Yürütülen tartışmalarda ailede, okulda, yurtta, sokakta genç kadınların yaşadıkları baskılara karşı mücadele perspektifleri belirlenir. Genç kadın kitlesine ulaşma, onlarda bir bilinç yaratma ve örgütlenme araç ve yöntemlerine dair bir bakış açısı oluşturulur. Konfrensın onayladığı sonuç bildirgesi öğrenci genç kadınlar arasında çalışmanın özel olarak örgütlenmesini kadın hareketini güçlendirecek önemli bir damar olduğunun altını çizer. Bu faaliyetin aynı zamanda antiemperyalist gençlik hareketinin de bir parçası olduğu ifade edilir.
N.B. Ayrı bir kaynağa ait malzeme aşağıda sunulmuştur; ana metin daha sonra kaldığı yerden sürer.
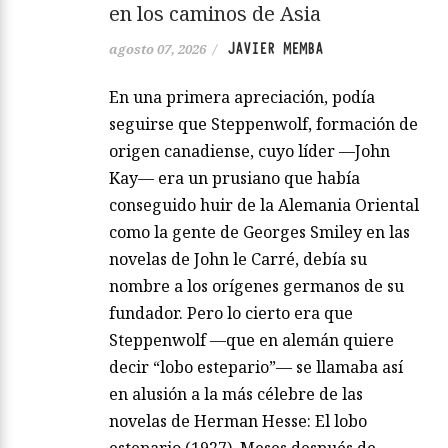
en los caminos de Asia
JAVIER MEMBA
agosto 07, 2026
/
En una primera apreciación, podía
seguirse que Steppenwolf, formación de
origen canadiense, cuyo líder —John
Kay— era un prusiano que había
conseguido huir de la Alemania Oriental
como la gente de Georges Smiley en las
novelas de John le Carré, debía su
nombre a los orígenes germanos de su
fundador. Pero lo cierto era que
Steppenwolf —que en alemán quiere
decir “lobo estepario”— se llamaba así
en alusión a la más célebre de las
novelas de Herman Hesse: El lobo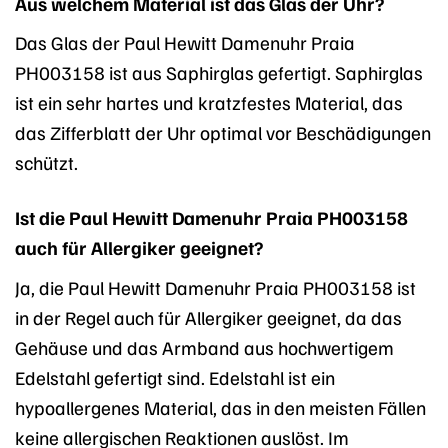
Aus welchem Material ist das Glas der Uhr?
Das Glas der Paul Hewitt Damenuhr Praia
PH003158 ist aus Saphirglas gefertigt. Saphirglas
ist ein sehr hartes und kratzfestes Material, das
das Zifferblatt der Uhr optimal vor Beschädigungen
schützt.
Ist die Paul Hewitt Damenuhr Praia PH003158
auch für Allergiker geeignet?
Ja, die Paul Hewitt Damenuhr Praia PH003158 ist
in der Regel auch für Allergiker geeignet, da das
Gehäuse und das Armband aus hochwertigem
Edelstahl gefertigt sind. Edelstahl ist ein
hypoallergenes Material, das in den meisten Fällen
keine allergischen Reaktionen auslöst. Im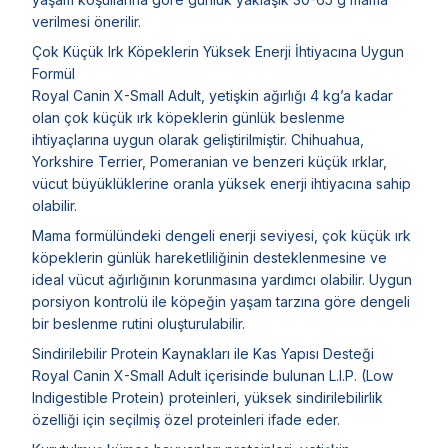
verilmesi önerilir.
Çok Küçük Irk Köpeklerin Yüksek Enerji İhtiyacına Uygun
Formül
Royal Canin X-Small Adult, yetişkin ağırlığı 4 kg’a kadar
olan çok küçük ırk köpeklerin günlük beslenme
ihtiyaçlarına uygun olarak geliştirilmiştir. Chihuahua,
Yorkshire Terrier, Pomeranian ve benzeri küçük ırklar,
vücut büyüklüklerine oranla yüksek enerji ihtiyacına sahip
olabilir.
Mama formülündeki dengeli enerji seviyesi, çok küçük ırk
köpeklerin günlük hareketliliğinin desteklenmesine ve
ideal vücut ağırlığının korunmasına yardımcı olabilir. Uygun
porsiyon kontrolü ile köpeğin yaşam tarzına göre dengeli
bir beslenme rutini oluşturulabilir.
Sindirilebilir Protein Kaynakları ile Kas Yapısı Desteği
Royal Canin X-Small Adult içerisinde bulunan L.I.P. (Low
Indigestible Protein) proteinleri, yüksek sindirilebilirlik
özelliği için seçilmiş özel proteinleri ifade eder.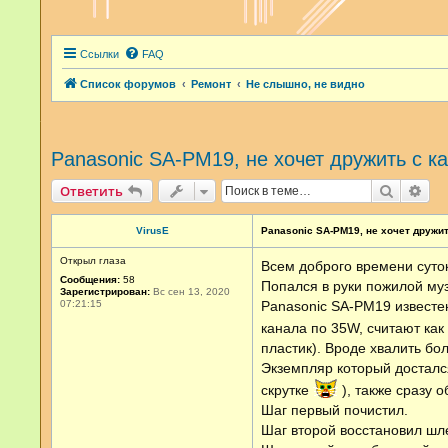
Ссылки
FAQ
Список форумов
Ремонт
Не слышно, не видно
Panasonic SA-PM19, не хочет дружить с ка
Поиск
Рас
Ответить
VirusE
Panasonic SA-PM19, не хочет дружит
Открыл глаза
Всем доброго времени суток
Сообщения:
58
Попался в руки пожилой му
Зарегистрирован:
Вс сен 13, 2020
07:21:15
Panasonic SA-PM19 известен
канала по 35W, считают ка
пластик). Вроде хвалить бол
Экземпляр который досталс
скрутке
), также сразу 
Шаг первый почистил.
Шаг второй восстановил шл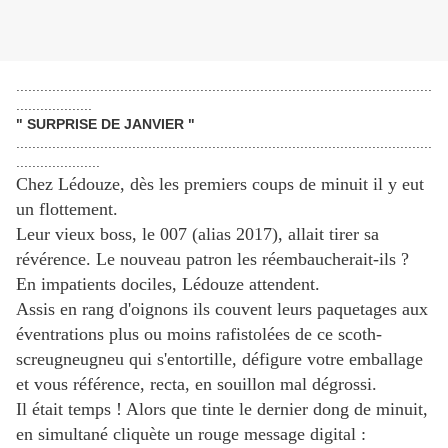
........................................................................................................
...................
" SURPRISE DE JANVIER "
........................................................................................................
.....................
Chez Lédouze, dès les premiers coups de minuit il y eut
un flottement.
Leur vieux boss, le 007 (alias 2017), allait tirer sa
révérence. Le nouveau patron les réembaucherait-ils ?
En impatients dociles, Lédouze attendent.
Assis en rang d'oignons ils couvent leurs paquetages aux
éventrations plus ou moins rafistolées de ce scoth-
screugneugneu qui s'entortille, défigure votre emballage
et vous référence, recta, en souillon mal dégrossi.
Il était temps ! Alors que tinte le dernier dong de minuit,
en simultan
é cliquète un rouge message digital :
Bildirge; okullarda cinsel eğitimin verilmesi bekaret kontrolünün kaldırılması, yurtlarda imza uygulaması, saat sınırlandırması, izinsiz keyfi aramaların kaldırılması, okulda, yurtta cinsel taciz ve tecavüzün son bulması, gerici-cinsiyetçi yasaların kaldırılması taleplerini dile getirir. Ayrıca tartışmalarda ulaşılan sonuçlara bağlı olarak genç kadınların fanzin, kol, klüp, kadın topluluğu vb. araçları kullanması gerektiğine dikkat çekilir. Öğrenci kadınların örgütlenme temel hedeflerinden biri olarak, öğrenci kadın derneklerinin kurulması kararı açıklanır.
Hayatın her alanında örgütlenmek gerektiği bilinciyle hareket eden liseli ve üniversiteli genç kadınlar 31 Mayıs’ta Öğrenci Kadın Derneği’nin istanbul’da kurulduğunu ilan ederler. Yaptıkları basın açıklamasında Öğrenci Kadın Derneği’nin bir ilk olduğu ifade edilerek, “Erkek egemen devlet aygıtına, kadının ezilmesinin temelinde yatan kapitalist sisteme, bunların kurumsallaştırdığı eğitim sisteminden aileye kadar tüm gerici duvarları yıkmak kadının örgütlülüğüyle mümkün” denilerek, öğrenci kadın derneğinin kurulmasının nedenlerini dile getirilir. Öğrenci Kadın Konferansıyla başlayan ve Öğrenci kadın derneğiyle yola devam eden komünist genç kadınların en önemli eksikliği ya da zaafı, konferansın karar altına aldığı dernekleşme faaliyetinde gecikmeleri ilk adımı 31 Mayıs’ta atmış olmalarıdır.
Okulların tatil dönemine denk gelen bir zaman tercih edilmesi daha başından derneğin kendi kitlesiyle buluşmasını engelleyecek, somut bir durumdur. Araya giren uzun yaz tatilinin ardından ÖKD’nin etkinleşmesi ve yaygınlaştırılması doğrultusunda bir pratik sergilenmez.